BEIJING (Reuters) - China will rate the success of the Copenhagen climate summit by the actual content of any deal reached, a top negotiator said on Wednesday, in Beijing’s first hint it accepts there will not be a legally binding pact.
Yu Qingtai, the country’s climate change ambassador, blamed developed nations for the slow progress of two years of talks, a delay that has effectively put Copenhagen’s original goal — of completing a new framework to fight warming — out of reach.
The Danish government, host of the December talks, has proposed that the world delay a final legal agreement until 2010 and instead aim to reach a comprehensive political deal.
“As for what success can be expected from Copenhagen, many sides including the host country Denmark, have made proposals,” Yu said, when asked about the plan.
“We think that the actual content of whatever is achieved is more important than the title of the document that is produced,” Yu said.

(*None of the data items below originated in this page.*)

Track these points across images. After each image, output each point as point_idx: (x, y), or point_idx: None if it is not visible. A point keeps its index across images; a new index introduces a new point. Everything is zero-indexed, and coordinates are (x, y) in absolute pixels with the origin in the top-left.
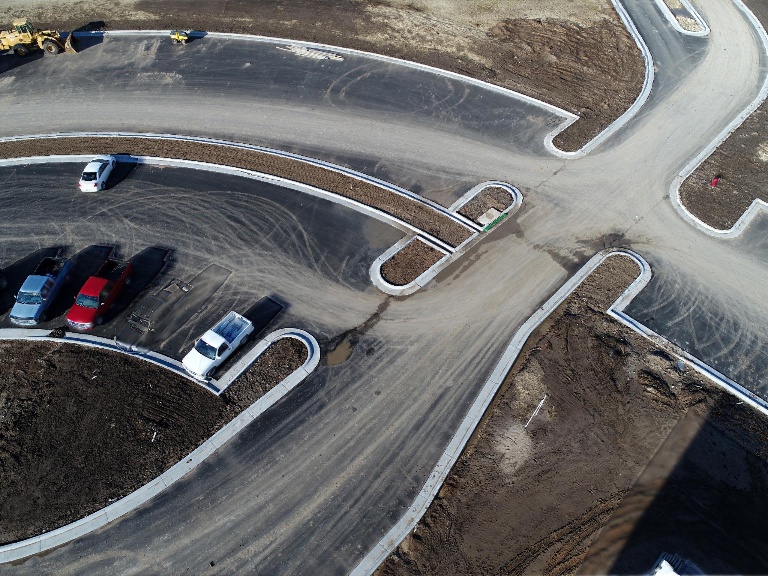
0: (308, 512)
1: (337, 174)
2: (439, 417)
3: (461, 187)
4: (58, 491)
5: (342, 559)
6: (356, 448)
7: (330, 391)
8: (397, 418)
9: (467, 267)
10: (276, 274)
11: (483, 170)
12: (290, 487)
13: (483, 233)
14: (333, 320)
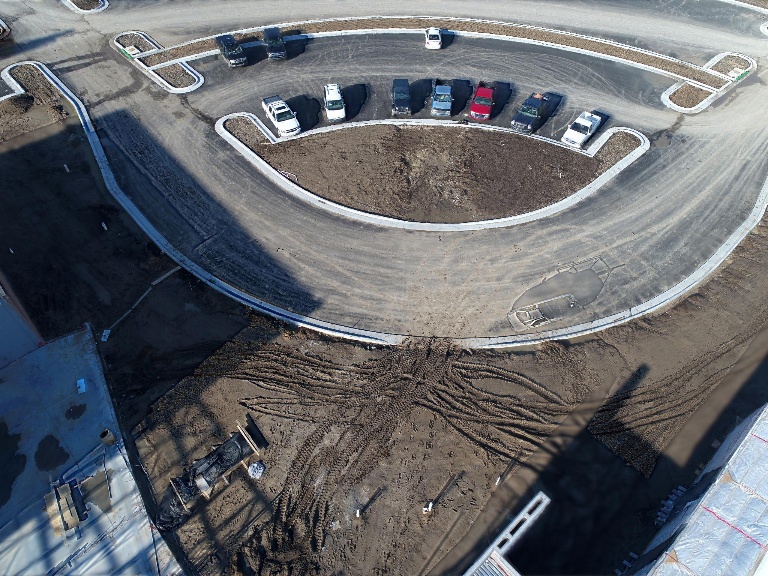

China had previously said only that it was “studying” the Danish proposal.
Yu’s comments suggested China would accept a political deal, but his strong denunciation of broken promises and selfish behavior by developed countries was a reminder of the obstacles to tying up a deal in the few weeks before a December 18 deadline.
Talks have been hobbled by a rift between rich and poorer nations over who should cut emissions, by how much, and who should pay for it.
“In the last two years, we have wasted a lot of time on marginal issues, technical issues, we haven’t focused on the core questions in the negotiations,” Yu said.
“Why have we spent two years talking without making enough progress? I personally think it is because developed countries have not sat down to the negotiations in good faith. This is not just my view, it is the wider consensus of developing nations.
Beijing has invested large amounts of diplomatic capital in reaching a deal. President Hu Jintao earlier this year unveiled the country’s first pledge to curb carbon emissions — by cutting so-called carbon intensity a “notable” amount — at a United Nations summit.
It has not yet revealed what the target would be but is widely expected to do so ahead of, or at, the Copenhagen summit.
In a boost to the meeting, the United States also said this week it will propose an emissions target, though it must win support from U.S. lawmakers who are needed to put it into law.
U.S. President Barack Obama has said he wants to see an agreement with “immediate operational effect.”
But his administration has until now been reluctant to put an emissions reduction target on the table because the Senate has yet to pass a sweeping climate bill.
Yu said that any agreement in Copenhagen must lock-in all deals struck so far. Sealing arrangements to shift funding and technology to poorer nations could make a delayed final pact more palatable to the developing world.